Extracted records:
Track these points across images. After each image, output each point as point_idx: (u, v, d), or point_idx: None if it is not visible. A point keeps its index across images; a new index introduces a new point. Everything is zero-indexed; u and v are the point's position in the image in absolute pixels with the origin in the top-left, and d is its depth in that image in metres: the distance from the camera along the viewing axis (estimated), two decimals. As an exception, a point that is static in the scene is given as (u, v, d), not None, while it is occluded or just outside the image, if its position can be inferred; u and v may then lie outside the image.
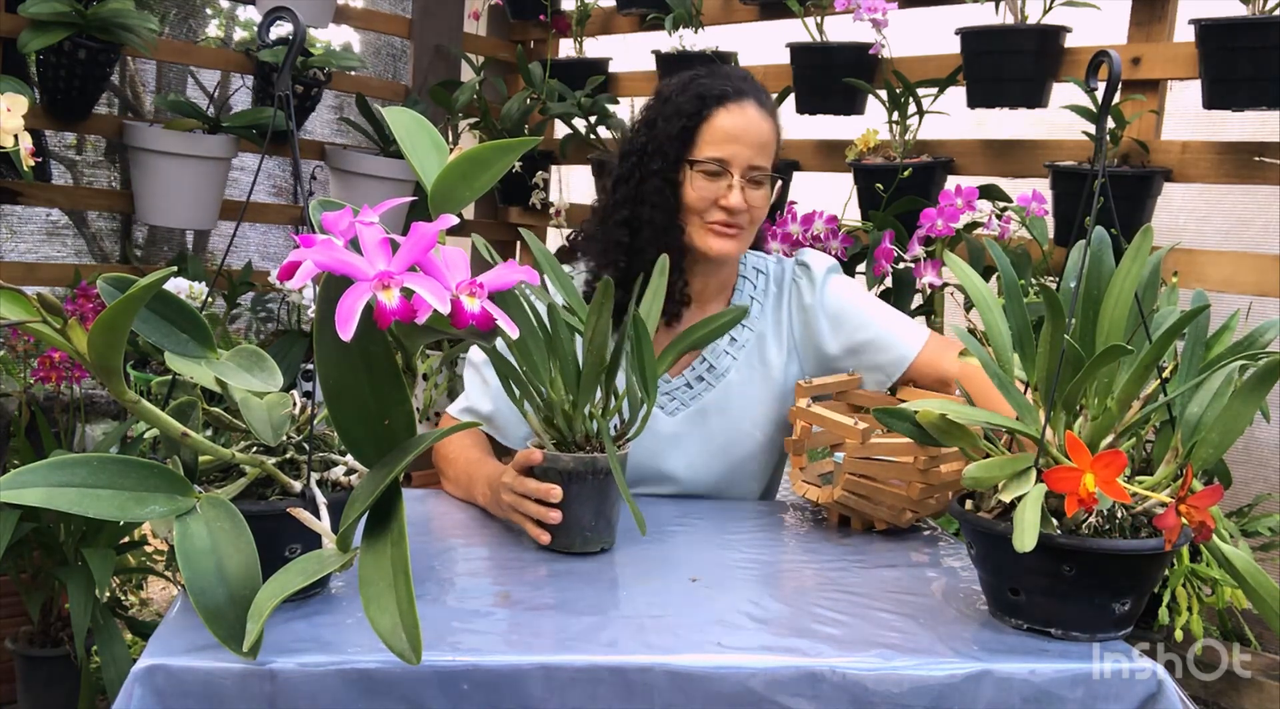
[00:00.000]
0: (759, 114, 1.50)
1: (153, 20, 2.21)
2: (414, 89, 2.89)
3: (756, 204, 1.50)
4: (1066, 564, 0.99)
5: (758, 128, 1.49)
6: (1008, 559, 1.01)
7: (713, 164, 1.48)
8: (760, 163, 1.49)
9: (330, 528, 0.97)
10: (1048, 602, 1.03)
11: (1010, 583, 1.05)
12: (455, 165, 1.02)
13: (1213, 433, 1.04)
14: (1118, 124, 1.93)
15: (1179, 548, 1.02)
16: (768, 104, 1.53)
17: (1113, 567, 1.00)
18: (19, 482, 0.87)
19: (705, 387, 1.56)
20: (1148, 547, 0.99)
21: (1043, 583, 1.02)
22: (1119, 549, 0.99)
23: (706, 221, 1.49)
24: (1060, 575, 1.00)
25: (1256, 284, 1.85)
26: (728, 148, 1.47)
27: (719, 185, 1.48)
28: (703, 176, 1.48)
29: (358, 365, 0.91)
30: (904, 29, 2.15)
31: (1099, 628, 1.03)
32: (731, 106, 1.48)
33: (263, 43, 1.15)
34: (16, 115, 1.40)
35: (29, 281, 2.39)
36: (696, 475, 1.57)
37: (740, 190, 1.48)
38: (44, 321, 0.89)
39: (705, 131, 1.48)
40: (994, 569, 1.07)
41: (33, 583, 1.96)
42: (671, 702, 0.95)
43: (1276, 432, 2.18)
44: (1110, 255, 1.10)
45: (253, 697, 0.90)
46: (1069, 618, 1.03)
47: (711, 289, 1.59)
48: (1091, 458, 0.93)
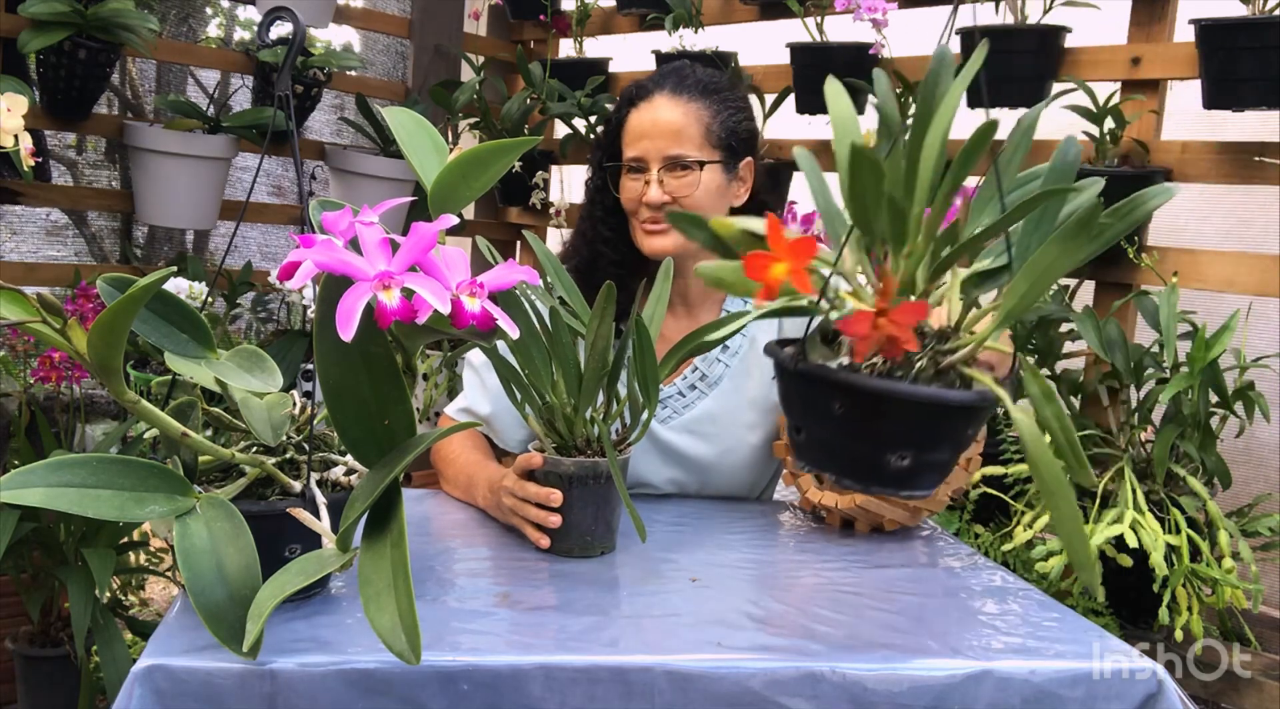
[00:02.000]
0: (669, 103, 1.49)
1: (153, 20, 2.21)
2: (414, 89, 2.89)
3: (681, 193, 1.48)
4: (837, 401, 0.87)
5: (667, 117, 1.49)
6: (790, 395, 0.92)
7: (631, 162, 1.51)
8: (676, 151, 1.48)
9: (330, 528, 0.97)
10: (822, 443, 0.91)
11: (794, 420, 0.94)
12: (455, 165, 1.02)
13: (1021, 280, 0.88)
14: (1118, 124, 1.93)
15: (969, 402, 0.87)
16: (686, 90, 1.50)
17: (886, 411, 0.85)
18: (19, 482, 0.87)
19: (698, 395, 1.55)
20: (921, 394, 0.85)
21: (817, 421, 0.90)
22: (884, 389, 0.85)
23: (640, 222, 1.51)
24: (830, 414, 0.87)
25: (1256, 284, 1.85)
26: (640, 145, 1.49)
27: (639, 182, 1.50)
28: (628, 177, 1.52)
29: (358, 365, 0.91)
30: (904, 29, 2.15)
31: (873, 479, 0.89)
32: (641, 104, 1.51)
33: (263, 43, 1.15)
34: (16, 115, 1.40)
35: (29, 281, 2.39)
36: (694, 482, 1.57)
37: (658, 183, 1.48)
38: (44, 321, 0.89)
39: (624, 135, 1.52)
40: (785, 407, 0.96)
41: (33, 583, 1.96)
42: (671, 702, 0.95)
43: (1277, 432, 2.18)
44: (950, 76, 0.90)
45: (253, 697, 0.90)
46: (843, 464, 0.90)
47: (696, 292, 1.58)
48: (789, 245, 0.80)
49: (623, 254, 1.55)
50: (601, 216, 1.57)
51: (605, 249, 1.56)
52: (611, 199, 1.55)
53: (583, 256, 1.58)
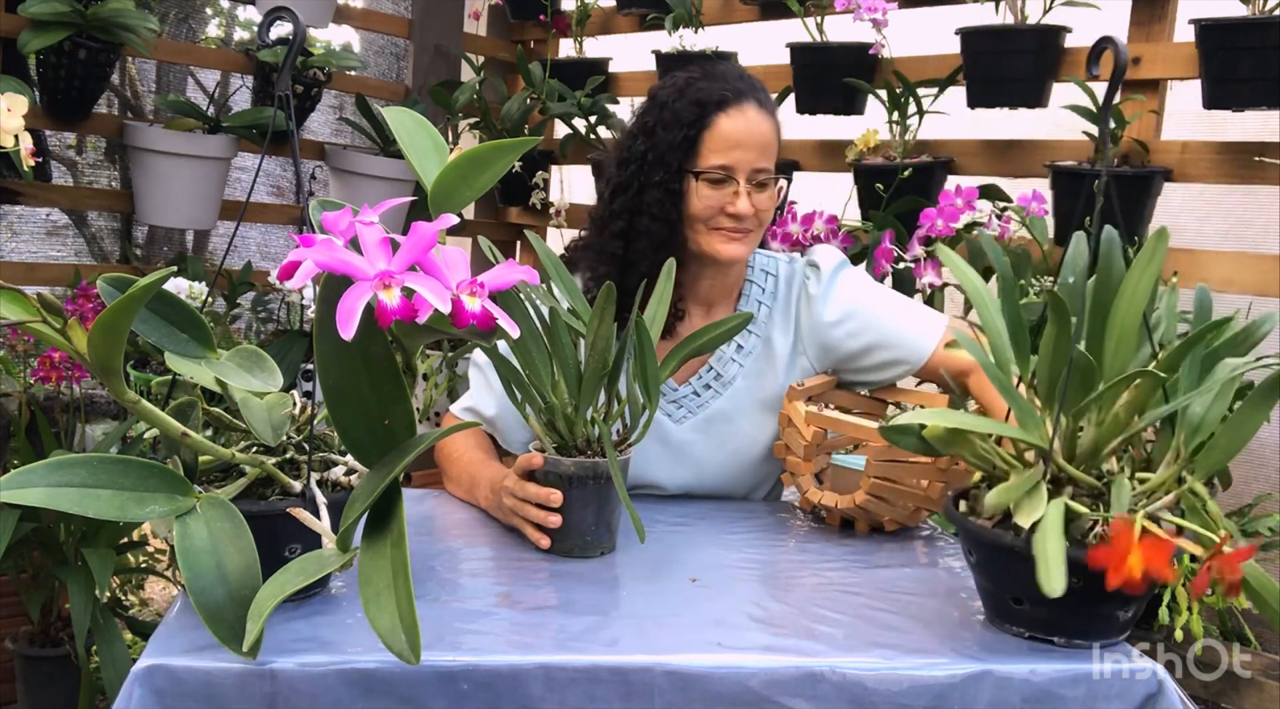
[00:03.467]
0: (759, 115, 1.47)
1: (153, 20, 2.21)
2: (414, 89, 2.89)
3: (763, 206, 1.48)
4: (1075, 576, 0.95)
5: (759, 130, 1.46)
6: (1010, 569, 1.01)
7: (718, 172, 1.45)
8: (764, 165, 1.46)
9: (330, 528, 0.97)
10: (1052, 611, 1.00)
11: (1012, 592, 1.03)
12: (455, 165, 1.02)
13: (1221, 438, 1.02)
14: (1118, 124, 1.93)
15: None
16: (767, 103, 1.50)
17: None
18: (19, 482, 0.87)
19: (713, 394, 1.55)
20: None
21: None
22: None
23: (713, 227, 1.47)
24: (1068, 588, 0.96)
25: (1256, 284, 1.85)
26: (732, 154, 1.45)
27: (725, 192, 1.46)
28: (708, 185, 1.46)
29: (358, 365, 0.91)
30: (904, 29, 2.15)
31: (1104, 634, 1.02)
32: (732, 111, 1.46)
33: (263, 43, 1.15)
34: (16, 115, 1.40)
35: (29, 281, 2.39)
36: (704, 483, 1.57)
37: (747, 196, 1.45)
38: (44, 321, 0.89)
39: (707, 139, 1.45)
40: (994, 578, 1.06)
41: (33, 583, 1.96)
42: (671, 702, 0.95)
43: (1277, 432, 2.18)
44: (1120, 256, 1.07)
45: (253, 697, 0.90)
46: (1074, 627, 1.01)
47: (717, 292, 1.57)
48: (1136, 541, 0.88)
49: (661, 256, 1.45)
50: (659, 213, 1.47)
51: (649, 250, 1.48)
52: (678, 200, 1.48)
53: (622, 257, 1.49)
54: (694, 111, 1.46)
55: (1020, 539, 0.98)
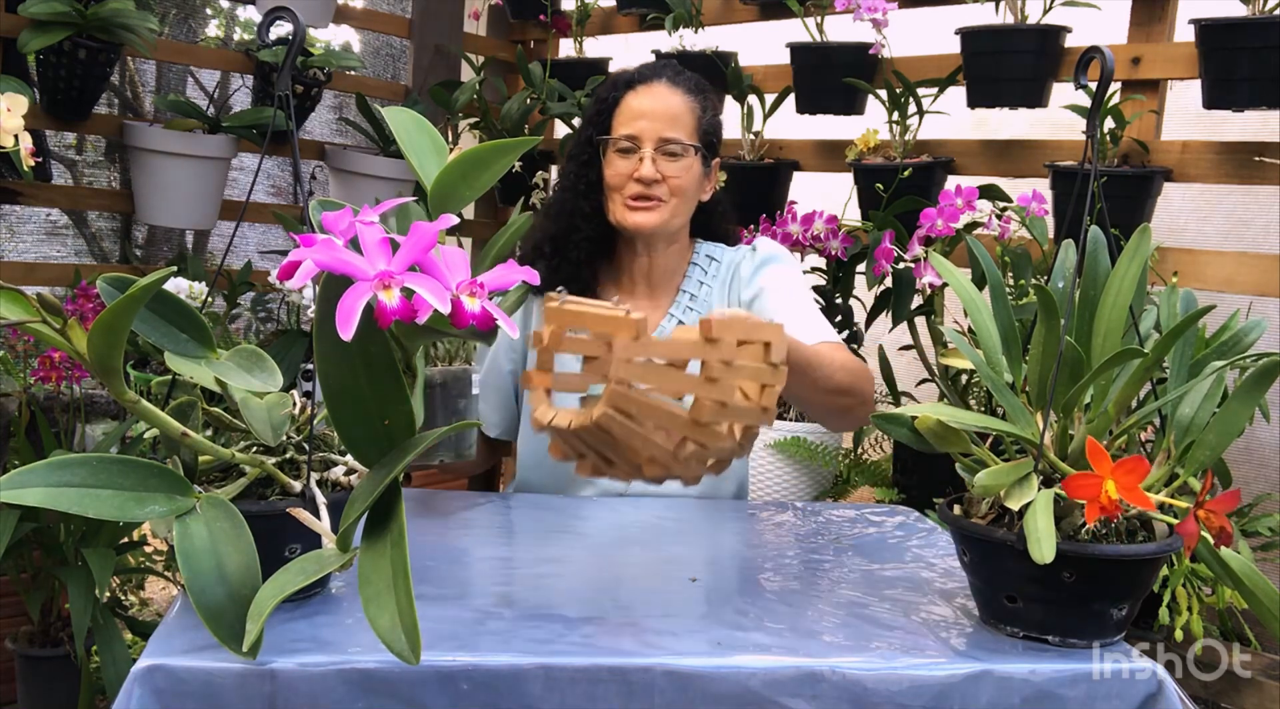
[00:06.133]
0: (668, 90, 1.59)
1: (153, 20, 2.21)
2: (414, 89, 2.89)
3: (672, 174, 1.56)
4: (1067, 571, 0.98)
5: (667, 103, 1.58)
6: (1004, 567, 1.01)
7: (624, 142, 1.57)
8: (672, 135, 1.56)
9: (330, 528, 0.97)
10: (1046, 609, 1.02)
11: (1007, 591, 1.04)
12: (455, 165, 1.02)
13: (1209, 433, 1.03)
14: (1118, 124, 1.93)
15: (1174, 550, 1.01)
16: (682, 83, 1.61)
17: (1114, 572, 0.99)
18: (19, 482, 0.87)
19: None
20: (1148, 551, 0.99)
21: (1041, 590, 1.01)
22: (1122, 555, 0.98)
23: (626, 196, 1.57)
24: (1060, 583, 0.99)
25: (1256, 284, 1.85)
26: (637, 124, 1.57)
27: (632, 160, 1.57)
28: (617, 155, 1.58)
29: (358, 365, 0.91)
30: (904, 29, 2.15)
31: (1098, 634, 1.02)
32: (640, 88, 1.60)
33: (263, 43, 1.15)
34: (16, 115, 1.40)
35: (29, 281, 2.39)
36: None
37: (653, 162, 1.55)
38: (44, 321, 0.89)
39: (618, 114, 1.59)
40: (988, 577, 1.06)
41: (33, 583, 1.96)
42: (671, 702, 0.95)
43: (1276, 432, 2.18)
44: (1106, 255, 1.09)
45: (252, 697, 0.90)
46: (1068, 625, 1.02)
47: (658, 274, 1.65)
48: (1113, 464, 0.91)
49: (597, 231, 1.61)
50: (584, 191, 1.62)
51: (581, 224, 1.62)
52: (595, 174, 1.61)
53: (559, 228, 1.63)
54: (609, 91, 1.63)
55: (1013, 534, 0.98)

Task goal :: Leave nothing out but the pictures when transcribing the records.

Output for this exercise ::
Track these points across images. After each image, output each point as point_idx: (u, v, d), or point_idx: None if it is not visible. A point keeps its index across images; a new index introduces a new point. Everything is zero-indexed; u and v are the point's position in the image in absolute pixels with the origin in the top-left, and d is its depth in that image in metres: the distance from the camera along the viewing axis (estimated), two decimals. As an exception, a point that is static in the scene is given as (u, v, d), not None, while it is occluded or just outside the image, if its position can be inferred; u and v may then lie outside the image.
[00:00.000]
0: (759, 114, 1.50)
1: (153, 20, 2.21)
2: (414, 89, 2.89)
3: (756, 204, 1.50)
4: (1066, 564, 0.99)
5: (758, 128, 1.49)
6: (1008, 559, 1.01)
7: (713, 164, 1.48)
8: (760, 163, 1.49)
9: (330, 528, 0.97)
10: (1048, 602, 1.03)
11: (1010, 583, 1.05)
12: (455, 165, 1.02)
13: (1213, 433, 1.04)
14: (1118, 124, 1.93)
15: (1179, 548, 1.02)
16: (768, 104, 1.53)
17: (1113, 567, 1.00)
18: (19, 482, 0.87)
19: (705, 387, 1.56)
20: (1148, 547, 0.99)
21: (1043, 583, 1.02)
22: (1119, 549, 0.99)
23: (706, 221, 1.49)
24: (1060, 575, 1.00)
25: (1256, 284, 1.85)
26: (728, 148, 1.47)
27: (719, 185, 1.48)
28: (703, 176, 1.48)
29: (358, 365, 0.91)
30: (904, 29, 2.15)
31: (1099, 628, 1.03)
32: (731, 106, 1.48)
33: (263, 43, 1.15)
34: (16, 115, 1.40)
35: (29, 281, 2.39)
36: (696, 475, 1.57)
37: (740, 190, 1.48)
38: (44, 321, 0.89)
39: (705, 131, 1.48)
40: (994, 569, 1.07)
41: (33, 583, 1.96)
42: (671, 702, 0.95)
43: (1276, 432, 2.18)
44: (1110, 255, 1.10)
45: (253, 697, 0.90)
46: (1069, 618, 1.03)
47: (711, 289, 1.59)
48: (1091, 458, 0.93)
[00:02.000]
0: (669, 103, 1.49)
1: (153, 20, 2.21)
2: (414, 89, 2.89)
3: (681, 193, 1.48)
4: (837, 401, 0.87)
5: (667, 117, 1.49)
6: (790, 395, 0.92)
7: (631, 162, 1.51)
8: (676, 151, 1.48)
9: (330, 528, 0.97)
10: (822, 443, 0.91)
11: (794, 420, 0.94)
12: (455, 165, 1.02)
13: (1021, 280, 0.88)
14: (1118, 124, 1.93)
15: (969, 402, 0.87)
16: (686, 90, 1.50)
17: (886, 411, 0.85)
18: (19, 482, 0.87)
19: (698, 395, 1.55)
20: (921, 394, 0.85)
21: (817, 421, 0.90)
22: (884, 389, 0.85)
23: (640, 222, 1.51)
24: (830, 414, 0.87)
25: (1256, 284, 1.85)
26: (640, 145, 1.49)
27: (639, 182, 1.50)
28: (628, 177, 1.52)
29: (358, 365, 0.91)
30: (904, 29, 2.15)
31: (873, 479, 0.89)
32: (641, 104, 1.51)
33: (263, 43, 1.15)
34: (16, 115, 1.40)
35: (29, 281, 2.39)
36: (694, 482, 1.57)
37: (658, 183, 1.48)
38: (44, 321, 0.89)
39: (624, 135, 1.52)
40: (785, 407, 0.96)
41: (33, 583, 1.96)
42: (671, 702, 0.95)
43: (1277, 432, 2.18)
44: (950, 76, 0.90)
45: (253, 697, 0.90)
46: (843, 464, 0.90)
47: (696, 292, 1.58)
48: (789, 245, 0.80)
49: (623, 254, 1.55)
50: (601, 216, 1.57)
51: (605, 249, 1.56)
52: (611, 199, 1.55)
53: (583, 256, 1.58)
[00:03.467]
0: (759, 115, 1.47)
1: (153, 20, 2.21)
2: (414, 89, 2.89)
3: (763, 206, 1.48)
4: (1075, 576, 0.95)
5: (759, 130, 1.46)
6: (1010, 569, 1.01)
7: (718, 172, 1.45)
8: (764, 165, 1.46)
9: (330, 528, 0.97)
10: (1052, 611, 1.00)
11: (1012, 592, 1.03)
12: (455, 165, 1.02)
13: (1221, 438, 1.02)
14: (1118, 124, 1.93)
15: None
16: (767, 103, 1.50)
17: None
18: (19, 482, 0.87)
19: (713, 394, 1.55)
20: None
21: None
22: None
23: (713, 227, 1.47)
24: (1068, 588, 0.96)
25: (1256, 284, 1.85)
26: (732, 154, 1.45)
27: (725, 192, 1.46)
28: (708, 185, 1.46)
29: (358, 365, 0.91)
30: (904, 29, 2.15)
31: (1104, 634, 1.02)
32: (732, 111, 1.46)
33: (263, 43, 1.15)
34: (16, 115, 1.40)
35: (29, 281, 2.39)
36: (704, 483, 1.57)
37: (747, 196, 1.45)
38: (44, 321, 0.89)
39: (707, 139, 1.45)
40: (994, 578, 1.06)
41: (33, 583, 1.96)
42: (671, 702, 0.95)
43: (1277, 432, 2.18)
44: (1120, 256, 1.07)
45: (253, 697, 0.90)
46: (1074, 627, 1.01)
47: (717, 292, 1.57)
48: (1136, 541, 0.88)
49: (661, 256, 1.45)
50: (659, 213, 1.47)
51: (649, 250, 1.48)
52: (678, 200, 1.48)
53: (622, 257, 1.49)
54: (694, 111, 1.46)
55: (1020, 539, 0.98)
[00:06.133]
0: (668, 90, 1.59)
1: (153, 20, 2.21)
2: (414, 89, 2.89)
3: (672, 174, 1.56)
4: (1067, 571, 0.98)
5: (667, 103, 1.58)
6: (1004, 567, 1.01)
7: (624, 142, 1.57)
8: (672, 135, 1.56)
9: (330, 528, 0.97)
10: (1046, 609, 1.02)
11: (1007, 591, 1.04)
12: (455, 165, 1.02)
13: (1209, 433, 1.03)
14: (1118, 124, 1.93)
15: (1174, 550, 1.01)
16: (682, 83, 1.61)
17: (1114, 572, 0.99)
18: (19, 482, 0.87)
19: None
20: (1148, 551, 0.99)
21: (1041, 590, 1.01)
22: (1122, 555, 0.98)
23: (626, 196, 1.57)
24: (1060, 583, 0.99)
25: (1256, 284, 1.85)
26: (637, 124, 1.57)
27: (632, 160, 1.57)
28: (617, 155, 1.58)
29: (358, 365, 0.91)
30: (904, 29, 2.15)
31: (1098, 634, 1.02)
32: (640, 88, 1.60)
33: (263, 43, 1.15)
34: (16, 115, 1.40)
35: (29, 281, 2.39)
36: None
37: (653, 162, 1.55)
38: (44, 321, 0.89)
39: (618, 114, 1.59)
40: (988, 577, 1.06)
41: (33, 583, 1.96)
42: (671, 702, 0.95)
43: (1276, 432, 2.18)
44: (1106, 255, 1.09)
45: (252, 697, 0.90)
46: (1068, 625, 1.02)
47: (658, 274, 1.65)
48: (1113, 464, 0.91)
49: (597, 231, 1.61)
50: (584, 191, 1.62)
51: (581, 224, 1.62)
52: (595, 174, 1.61)
53: (559, 228, 1.63)
54: (609, 91, 1.63)
55: (1013, 534, 0.98)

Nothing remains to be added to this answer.